:: PROBLEM DESCRIPTION ::
Count the lines of the data that contain the word "mehr", and reply with the number alone.

:: EXERCISE DATA ::

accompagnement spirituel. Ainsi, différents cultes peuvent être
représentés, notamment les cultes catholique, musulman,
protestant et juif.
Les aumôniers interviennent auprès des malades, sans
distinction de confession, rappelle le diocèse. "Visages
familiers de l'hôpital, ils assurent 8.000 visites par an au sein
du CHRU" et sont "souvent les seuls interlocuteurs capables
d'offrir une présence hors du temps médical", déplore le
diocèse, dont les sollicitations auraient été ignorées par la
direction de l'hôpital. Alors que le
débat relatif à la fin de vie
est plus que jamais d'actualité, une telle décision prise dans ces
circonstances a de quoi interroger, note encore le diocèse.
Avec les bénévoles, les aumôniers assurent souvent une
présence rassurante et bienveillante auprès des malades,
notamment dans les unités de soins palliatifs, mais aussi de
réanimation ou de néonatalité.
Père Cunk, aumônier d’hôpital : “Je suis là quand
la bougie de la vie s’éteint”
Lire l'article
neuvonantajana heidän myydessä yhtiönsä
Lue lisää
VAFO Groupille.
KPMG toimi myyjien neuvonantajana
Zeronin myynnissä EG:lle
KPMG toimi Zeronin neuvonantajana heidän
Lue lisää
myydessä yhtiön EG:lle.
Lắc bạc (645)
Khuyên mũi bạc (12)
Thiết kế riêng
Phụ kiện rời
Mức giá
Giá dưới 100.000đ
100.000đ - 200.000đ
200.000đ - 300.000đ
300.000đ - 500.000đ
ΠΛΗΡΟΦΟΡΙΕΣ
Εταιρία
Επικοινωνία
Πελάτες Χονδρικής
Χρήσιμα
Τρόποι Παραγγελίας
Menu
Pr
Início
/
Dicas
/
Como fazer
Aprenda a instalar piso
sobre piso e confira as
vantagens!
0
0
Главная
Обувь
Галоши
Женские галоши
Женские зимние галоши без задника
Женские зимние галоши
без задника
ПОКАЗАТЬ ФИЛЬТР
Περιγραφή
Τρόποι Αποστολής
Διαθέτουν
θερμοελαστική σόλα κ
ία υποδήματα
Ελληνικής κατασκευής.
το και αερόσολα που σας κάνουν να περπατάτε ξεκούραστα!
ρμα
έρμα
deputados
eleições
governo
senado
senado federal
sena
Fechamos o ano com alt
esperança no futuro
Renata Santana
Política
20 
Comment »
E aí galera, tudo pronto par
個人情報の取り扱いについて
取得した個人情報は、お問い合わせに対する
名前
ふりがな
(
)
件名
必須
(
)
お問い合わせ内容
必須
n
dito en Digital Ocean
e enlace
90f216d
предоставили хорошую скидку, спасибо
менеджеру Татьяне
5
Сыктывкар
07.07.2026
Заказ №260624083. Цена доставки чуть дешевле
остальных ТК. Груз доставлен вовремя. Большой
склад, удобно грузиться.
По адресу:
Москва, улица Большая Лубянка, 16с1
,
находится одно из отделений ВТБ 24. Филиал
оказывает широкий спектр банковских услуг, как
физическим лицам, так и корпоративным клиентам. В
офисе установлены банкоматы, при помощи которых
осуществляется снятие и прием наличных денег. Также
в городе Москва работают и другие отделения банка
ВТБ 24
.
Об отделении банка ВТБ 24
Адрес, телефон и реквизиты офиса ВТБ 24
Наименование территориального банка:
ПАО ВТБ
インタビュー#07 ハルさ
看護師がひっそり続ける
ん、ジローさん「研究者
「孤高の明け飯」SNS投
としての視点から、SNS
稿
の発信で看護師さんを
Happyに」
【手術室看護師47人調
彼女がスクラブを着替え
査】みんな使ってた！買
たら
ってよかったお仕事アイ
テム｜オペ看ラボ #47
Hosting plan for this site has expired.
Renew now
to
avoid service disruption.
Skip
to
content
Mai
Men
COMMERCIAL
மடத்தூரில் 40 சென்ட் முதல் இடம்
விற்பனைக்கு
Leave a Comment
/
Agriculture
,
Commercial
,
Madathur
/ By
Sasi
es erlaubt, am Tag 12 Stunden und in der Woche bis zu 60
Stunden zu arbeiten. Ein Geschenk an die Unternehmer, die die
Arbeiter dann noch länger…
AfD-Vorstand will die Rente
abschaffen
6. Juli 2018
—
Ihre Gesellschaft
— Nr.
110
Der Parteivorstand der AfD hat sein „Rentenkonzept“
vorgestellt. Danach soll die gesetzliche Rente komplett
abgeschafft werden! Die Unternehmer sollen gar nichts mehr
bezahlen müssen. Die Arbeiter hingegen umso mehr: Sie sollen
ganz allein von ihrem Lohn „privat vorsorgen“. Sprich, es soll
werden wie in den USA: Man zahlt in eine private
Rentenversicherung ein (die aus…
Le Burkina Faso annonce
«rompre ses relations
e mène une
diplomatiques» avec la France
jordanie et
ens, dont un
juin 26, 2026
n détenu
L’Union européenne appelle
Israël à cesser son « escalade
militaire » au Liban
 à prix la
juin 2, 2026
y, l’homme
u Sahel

:: OUTPUT OF THE TASK ::
2